ACT OF VALOR is the intensely relevant, heart-pumping, and poignant action film from the former stuntmen-turned-directing team of Mike “Mouse” McCoy and Scott Waugh. The film offers a realistic look into the incredibly fascinating work of Navy SEALs. This film is so realistic that it stars eight genuine SEALs, with a few actors thrown into the mix.
I was given the extreme privilege of speaking with the in demand directing duo about their film that made an impressive box office debut its opening weekend.
VeryAware: First off, congratulations on the success of the film!
Scott Waugh: We’re very humbled by the fact everyone’s receiving it this well.
VeryAware: You’ve managed to – in a sense – displace trained actors like Jennifer Aniston and Paul Rudd! Do you think this might become the new trend?
Mike “Mouse” McCoy: This film is a true, live-action movie. It’s all in camera, all the stunts. There’s no CGI. So the authentic action film is what we set out to make and people are responding to it. We definitely think this would happen again.
SW: We think that’s the trend. The trend will become real action movies again.

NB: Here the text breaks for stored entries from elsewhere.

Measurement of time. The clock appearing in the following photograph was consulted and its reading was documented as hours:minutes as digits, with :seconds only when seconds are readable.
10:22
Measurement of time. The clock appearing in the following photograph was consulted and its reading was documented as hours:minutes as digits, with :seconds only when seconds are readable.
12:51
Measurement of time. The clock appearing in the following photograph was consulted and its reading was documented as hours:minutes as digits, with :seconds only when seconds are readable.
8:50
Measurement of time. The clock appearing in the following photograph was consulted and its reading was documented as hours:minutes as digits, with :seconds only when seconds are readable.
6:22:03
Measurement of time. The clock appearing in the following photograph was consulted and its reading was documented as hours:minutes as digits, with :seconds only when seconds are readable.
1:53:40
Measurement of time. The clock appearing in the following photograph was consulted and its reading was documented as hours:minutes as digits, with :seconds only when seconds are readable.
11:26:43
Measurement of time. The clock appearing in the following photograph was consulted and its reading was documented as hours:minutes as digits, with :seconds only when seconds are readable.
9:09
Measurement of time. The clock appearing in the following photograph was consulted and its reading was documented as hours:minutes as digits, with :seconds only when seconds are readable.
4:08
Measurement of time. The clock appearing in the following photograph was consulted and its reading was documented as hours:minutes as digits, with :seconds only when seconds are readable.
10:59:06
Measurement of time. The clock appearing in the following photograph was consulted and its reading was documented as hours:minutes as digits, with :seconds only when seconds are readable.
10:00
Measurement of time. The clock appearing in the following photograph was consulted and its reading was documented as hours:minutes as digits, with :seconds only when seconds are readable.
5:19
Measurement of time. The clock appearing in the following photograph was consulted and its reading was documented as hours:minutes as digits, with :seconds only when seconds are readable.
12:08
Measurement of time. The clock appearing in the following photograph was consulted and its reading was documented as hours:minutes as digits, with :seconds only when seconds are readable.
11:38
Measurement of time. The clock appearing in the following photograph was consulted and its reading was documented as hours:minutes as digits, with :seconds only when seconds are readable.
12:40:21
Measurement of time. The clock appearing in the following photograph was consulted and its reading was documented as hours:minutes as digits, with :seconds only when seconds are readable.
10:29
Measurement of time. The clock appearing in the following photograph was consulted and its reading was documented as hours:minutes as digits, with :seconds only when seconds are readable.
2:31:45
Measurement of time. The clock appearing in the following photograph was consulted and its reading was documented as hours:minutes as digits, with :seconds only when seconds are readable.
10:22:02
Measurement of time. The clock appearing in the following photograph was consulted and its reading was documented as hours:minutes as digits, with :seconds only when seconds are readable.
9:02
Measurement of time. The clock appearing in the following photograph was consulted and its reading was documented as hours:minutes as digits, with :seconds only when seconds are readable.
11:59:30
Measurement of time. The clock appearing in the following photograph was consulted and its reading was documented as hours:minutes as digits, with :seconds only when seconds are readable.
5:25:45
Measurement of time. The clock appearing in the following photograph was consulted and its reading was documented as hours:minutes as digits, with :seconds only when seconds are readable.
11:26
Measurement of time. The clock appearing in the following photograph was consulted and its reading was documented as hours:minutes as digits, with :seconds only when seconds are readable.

VeryAware: Let’s start with my most burning question – Was there any trepidation, either from you or from the SEALs, in showing their faces and those of their families in fear of terrorist retaliation?
MM: No. The guys were totally cool with showing their faces overall. It’s important to note, you have so many high profile people in the military that are public that aren’t just the SEALs, so they didn’t worry about that at all. And operationally, it’s not going to affect these guys.
VeryAware: Did they have to get permission from the government to participate?
MM: The film was made with the full support of the Navy Special Warfare Command so they were on – they’re active duty SEALs. And we were shooting real training operations in the movie, so it was all part of their daily routine.
SW: The Navy really left it up to the operators if they wanted their faces to be shown or not. So each individual, when Mouse and I approached them to be in the movie, had to give us their permission to be in the movie. Unfortunately, at first they all turned us down. They all said they weren’t actors. They’re not Hollywood guys. They are Navy SEALs and want to continue doing. We became really good friends with them. I think after about 3-4 months of telling them this film could be about brotherhood, sacrifice and that we wanted them to be a part of it. They would have a good hand at keeping it authentic and accurate. I think that really allowed them to trust Mouse and I and we could collaborate together.
SW: They were never “given” to the film. The reason it took so long is we had to work around their existing training evolution and deployment. They were always there for their training. We were just augmenting their training and putting our cameras there.
VeryAware: I’ve heard some people who fear the film may give away too many trade secrets of the SEALs. Are you worried about that? What are your thoughts on this?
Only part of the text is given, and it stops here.